The insurgency is not one single organization or ideological tendency, as Harris points out, but a diverse array of individuals with various and often conflicting motives. Oblivious to nuance, and even disdainful of it, the ideologue Palmer continues his tirade:
“Further, people who glorify those insurgents as ‘the resistance’ and who denounce Iraqi soldiers as ‘quislings’ and who ‘toast’ the deaths of American soldiers make it harder to promote withdrawal among Americans, not easier. They play the same role as the Spartacist Leagues [sic] and their ilk did during the anti-draft debates, by discrediting other voices for withdrawal.”
Aside from the absurdity of pointing to the insurgency as a single entity, it is clear that the Iraqis themselves consider Allawi’s “police” and the Iraqi National Guards as “quislings,” which is why they are being killed at such an alarming rate. Palmer has a real bug up his butt about the “quisling” characterization, and I won’t belabor this point beyond referring readers to my previous comments on this issue here. The point is not to “glorify” the insurgents, but to understand them: and to separate out the Al Qaeda-sympathizers from the nationalists who simply will not reconcile themselves to an “election” held under the conditions of occupation.
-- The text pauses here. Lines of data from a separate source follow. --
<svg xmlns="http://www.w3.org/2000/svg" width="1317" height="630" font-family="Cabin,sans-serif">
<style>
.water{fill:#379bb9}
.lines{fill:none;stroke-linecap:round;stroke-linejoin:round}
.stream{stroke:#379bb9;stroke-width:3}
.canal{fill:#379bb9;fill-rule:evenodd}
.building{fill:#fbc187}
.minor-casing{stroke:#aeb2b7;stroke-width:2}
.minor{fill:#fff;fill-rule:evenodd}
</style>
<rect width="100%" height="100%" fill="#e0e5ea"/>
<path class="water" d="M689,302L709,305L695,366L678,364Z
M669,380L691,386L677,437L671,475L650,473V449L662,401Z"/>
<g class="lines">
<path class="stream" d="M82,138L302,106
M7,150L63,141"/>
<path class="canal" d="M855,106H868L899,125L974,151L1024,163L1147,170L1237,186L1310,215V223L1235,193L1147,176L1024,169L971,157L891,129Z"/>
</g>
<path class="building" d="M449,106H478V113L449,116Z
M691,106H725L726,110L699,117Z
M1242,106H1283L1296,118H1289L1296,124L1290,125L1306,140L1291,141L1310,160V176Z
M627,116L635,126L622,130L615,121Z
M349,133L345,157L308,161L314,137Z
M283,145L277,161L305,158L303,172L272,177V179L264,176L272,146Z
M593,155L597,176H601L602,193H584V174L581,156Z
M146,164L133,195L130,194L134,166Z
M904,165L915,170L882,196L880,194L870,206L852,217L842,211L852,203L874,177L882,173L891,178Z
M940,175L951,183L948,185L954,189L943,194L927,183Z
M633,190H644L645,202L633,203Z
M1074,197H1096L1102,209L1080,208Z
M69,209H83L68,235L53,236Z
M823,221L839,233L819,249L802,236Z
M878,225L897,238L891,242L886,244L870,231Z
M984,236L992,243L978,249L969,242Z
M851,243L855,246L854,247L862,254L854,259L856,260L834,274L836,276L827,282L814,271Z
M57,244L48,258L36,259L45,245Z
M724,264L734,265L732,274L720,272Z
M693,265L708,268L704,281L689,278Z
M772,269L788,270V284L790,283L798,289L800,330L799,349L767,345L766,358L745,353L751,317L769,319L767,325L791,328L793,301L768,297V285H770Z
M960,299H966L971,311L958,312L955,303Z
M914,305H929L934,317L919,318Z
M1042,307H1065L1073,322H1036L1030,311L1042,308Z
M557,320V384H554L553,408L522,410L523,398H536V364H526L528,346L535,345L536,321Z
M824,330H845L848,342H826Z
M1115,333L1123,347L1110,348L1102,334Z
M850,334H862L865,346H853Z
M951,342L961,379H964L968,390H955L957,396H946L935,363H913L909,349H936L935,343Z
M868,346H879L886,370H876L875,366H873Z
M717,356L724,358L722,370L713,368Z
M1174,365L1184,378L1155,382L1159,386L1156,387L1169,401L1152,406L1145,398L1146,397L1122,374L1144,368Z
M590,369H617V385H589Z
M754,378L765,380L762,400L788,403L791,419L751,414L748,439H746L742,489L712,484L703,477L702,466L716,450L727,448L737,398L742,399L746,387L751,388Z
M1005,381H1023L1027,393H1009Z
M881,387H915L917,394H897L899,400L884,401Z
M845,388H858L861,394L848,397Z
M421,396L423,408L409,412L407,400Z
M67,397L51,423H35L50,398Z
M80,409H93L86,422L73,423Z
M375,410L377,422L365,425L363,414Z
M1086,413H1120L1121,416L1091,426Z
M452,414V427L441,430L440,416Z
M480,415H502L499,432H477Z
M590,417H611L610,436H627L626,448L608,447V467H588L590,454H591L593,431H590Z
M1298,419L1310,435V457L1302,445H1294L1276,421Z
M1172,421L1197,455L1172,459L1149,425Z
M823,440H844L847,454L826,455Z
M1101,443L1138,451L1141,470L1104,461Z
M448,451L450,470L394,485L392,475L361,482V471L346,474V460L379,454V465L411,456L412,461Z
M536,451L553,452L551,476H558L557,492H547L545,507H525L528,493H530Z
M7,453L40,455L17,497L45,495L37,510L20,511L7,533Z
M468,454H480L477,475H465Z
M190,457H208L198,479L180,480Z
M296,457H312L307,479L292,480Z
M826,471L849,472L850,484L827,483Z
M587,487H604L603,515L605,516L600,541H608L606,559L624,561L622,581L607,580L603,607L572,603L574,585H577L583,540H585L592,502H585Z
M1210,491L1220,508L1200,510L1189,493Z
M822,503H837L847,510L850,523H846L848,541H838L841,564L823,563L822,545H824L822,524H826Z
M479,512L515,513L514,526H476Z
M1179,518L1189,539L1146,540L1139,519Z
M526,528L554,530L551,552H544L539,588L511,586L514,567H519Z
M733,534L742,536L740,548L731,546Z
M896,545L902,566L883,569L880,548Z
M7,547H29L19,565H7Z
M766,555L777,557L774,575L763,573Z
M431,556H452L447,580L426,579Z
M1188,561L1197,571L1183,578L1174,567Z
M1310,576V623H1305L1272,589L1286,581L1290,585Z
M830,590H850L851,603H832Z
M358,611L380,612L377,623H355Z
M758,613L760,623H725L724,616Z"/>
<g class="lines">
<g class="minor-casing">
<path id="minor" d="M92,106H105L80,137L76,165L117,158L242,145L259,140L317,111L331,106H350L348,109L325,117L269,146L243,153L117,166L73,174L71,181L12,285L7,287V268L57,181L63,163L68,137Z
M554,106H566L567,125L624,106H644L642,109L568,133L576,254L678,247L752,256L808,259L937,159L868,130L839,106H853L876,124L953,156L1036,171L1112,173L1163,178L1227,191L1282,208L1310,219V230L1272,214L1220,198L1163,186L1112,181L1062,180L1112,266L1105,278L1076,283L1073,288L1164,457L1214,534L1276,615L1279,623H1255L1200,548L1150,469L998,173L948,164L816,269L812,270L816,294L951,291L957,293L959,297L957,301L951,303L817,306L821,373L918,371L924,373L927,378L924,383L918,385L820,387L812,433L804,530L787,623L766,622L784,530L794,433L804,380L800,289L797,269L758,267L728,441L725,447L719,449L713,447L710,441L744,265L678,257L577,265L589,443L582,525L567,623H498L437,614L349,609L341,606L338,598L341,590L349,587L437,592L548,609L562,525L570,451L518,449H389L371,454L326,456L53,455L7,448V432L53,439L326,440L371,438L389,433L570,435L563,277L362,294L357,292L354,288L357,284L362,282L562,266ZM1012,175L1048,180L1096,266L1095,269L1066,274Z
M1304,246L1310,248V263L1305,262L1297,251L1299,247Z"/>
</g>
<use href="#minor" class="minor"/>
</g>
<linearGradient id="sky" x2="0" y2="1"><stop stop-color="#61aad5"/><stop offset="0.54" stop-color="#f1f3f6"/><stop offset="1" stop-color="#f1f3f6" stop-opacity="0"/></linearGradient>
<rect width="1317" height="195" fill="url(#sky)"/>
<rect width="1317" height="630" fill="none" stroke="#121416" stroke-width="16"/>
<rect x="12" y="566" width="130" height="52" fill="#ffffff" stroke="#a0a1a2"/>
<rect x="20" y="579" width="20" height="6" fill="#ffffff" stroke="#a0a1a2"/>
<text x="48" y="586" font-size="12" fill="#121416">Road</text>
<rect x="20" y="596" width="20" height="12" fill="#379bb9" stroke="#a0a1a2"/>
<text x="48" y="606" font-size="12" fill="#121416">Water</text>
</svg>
Palmer is glorifying an election in which the names of the candidates are not even known: in which every third name on the various party lists must be a woman, and which is confusing in many other ways, as pointed out by Harris:
“There are many confusing elements to this campaign. One is that it’s not a vote for individual candidates, but slates of up to 275 candidates (that’s the number of seats there will be in this new, transitional parliament). Many of the slates have very similar names, and if they have platforms at all they are very general—such as security, basic services, etc. And very few of the names of the people running on a slate are public. So voters don’t know exactly who they are choosing to be in Parliament, even as they support a particular slate. The electoral commission has not yet released the names. Although I have understood this was for security reasons, I am told by an advisor to the electoral commission that this is largely because of logistics—they only managed to enter some of the names of people running. This advisor was uncertain whether the names of the actual people who would be sitting in Parliament will be available to voters, even at polling stations, by election day. Only one party I know has published the names of its candidates on campaign materials. Others do cite security—this was the reaction of the agriculture minister when asked what number she is on Allawi’s slate: She said No. 3, then giggled, and said she wasn’t sure she was supposed to say because of security.”
The exact meaning of this election, no matter how many turn out, is going to be dubious at best. Yet Palmer glorifies it — as it were — as the end-all and be-all of a realistic withdrawal strategy. What balderdash!
The last time I looked, Zbigniew Brzezinski, Brent Scowcroft, and Christopher Layne had yet to join the Spartacist League. Antiwar.com has been calling for an immediate withdrawal from Iraq since Day One, but we are glad to see that many others, including some respected mandarins of the Washington establishment, are now following suit. That Palmer is being left in the dust with his namby-pamby “realistic” scenario is yet more proof that his opportunistic instincts are way off the mark.